The Ministers noted that the workshops on the South China Sea held in Indonesia had contributed to a better understanding of the issues involved. They hoped that further talks among the concerned parties to explore possibilities of joint cooperation in the South China Sea could be held at an appropriate date.


The Ministers under lined their commitment to the peace process in Cambodia and the importance of persevering with the implementation plan on schedule, despite the difficulties encountered in the implementation of phase 2 of the Paris Agreements, particularly cantonment and demobilization and free access by UNTAC. They called on all the parties to observe scrupulously their obligations, as underlined by Security Council Resolution 783, allowing registration to proceed on time for election to the Constituent Assembly in April/May 1993. They welcomed initiatives now underway to secure cooperation of all parties towards the final implementation of the Paris Agreements. The Ministers noted the sizeable contribution that ASEAN and EC member states were making to the UNTAC operations.

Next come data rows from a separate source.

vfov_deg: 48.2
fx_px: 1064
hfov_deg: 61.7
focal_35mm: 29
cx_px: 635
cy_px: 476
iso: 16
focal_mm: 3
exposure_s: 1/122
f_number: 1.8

TheMinisters reiterated their recognition of the leadership of Prince Sihanouk, Chairman of the SNC, as vital to the maintenance of peace and stability in Cambodia as well as to the rebuilding of that country.

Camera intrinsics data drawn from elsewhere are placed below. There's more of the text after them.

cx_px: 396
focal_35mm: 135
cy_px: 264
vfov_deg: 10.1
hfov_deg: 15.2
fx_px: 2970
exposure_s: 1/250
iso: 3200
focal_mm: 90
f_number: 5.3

The Ministers welcomed their success so far of the repatriation programme for Cambodian displaced persons and encouraged the UNHCR to complete the process in time for the elections in Cambodia in April/May 1993.

The Ministers welcomed recent political developments in Vietnam, efforts to move towards a market economy and closer economic relations with the rest of Southeast Asia. They recognized the importance of the early normalization of Vietnam’s relations with the international financial institutions.


The Ministers reviewed the implementation of the Comprehensive Plan of Action for Indo-Chinese refugees. They welcomed the progress that has been made so far. They called on the international donor community to continue to fund generously the annual UNHCR CPA appeal and the various programmes for the repatriation to and reintegration of non-refugees in Vietnam, in particular the international programme initiated by the EC. The Ministers, noting the three year time frame envisaged at the UN International Conference on Indo-Chinese refugees held in Geneva in June 1989, called on the UNHCRto accelerate the resettlement of refugees in third countries, including in particular the long-stayers. They highlighted the need to repatriate soon the tens of thousands of non-refugees in the countries of first asylum in the region,

Bearing in mind the respective positions set out in various fora by the two sides, the Ministers expressed the hope that the Myanmar government would make further progress towards political and economic reforms.


Finally, the Ministers decided :

(i) to strengthen cooperation, building on the 1980 Cooperation Agreement, to their mutual advantage;

(ii) to promote further ASEAN-EC bilateral trade and investments, taking account of their respective economic situations;

(iii) to intensify their close dialogue on all areas of mutual interest and priorities of importance to both regions, through the mechanisms for consultation and dialogue agreed between them;

(iv) henceforth to conduct their dialogue at the level of both Ministers and Senior Officials; Ministers will meet at least once every two years and the Senior Officials will meet in the intervening years between the meetings of the Ministers.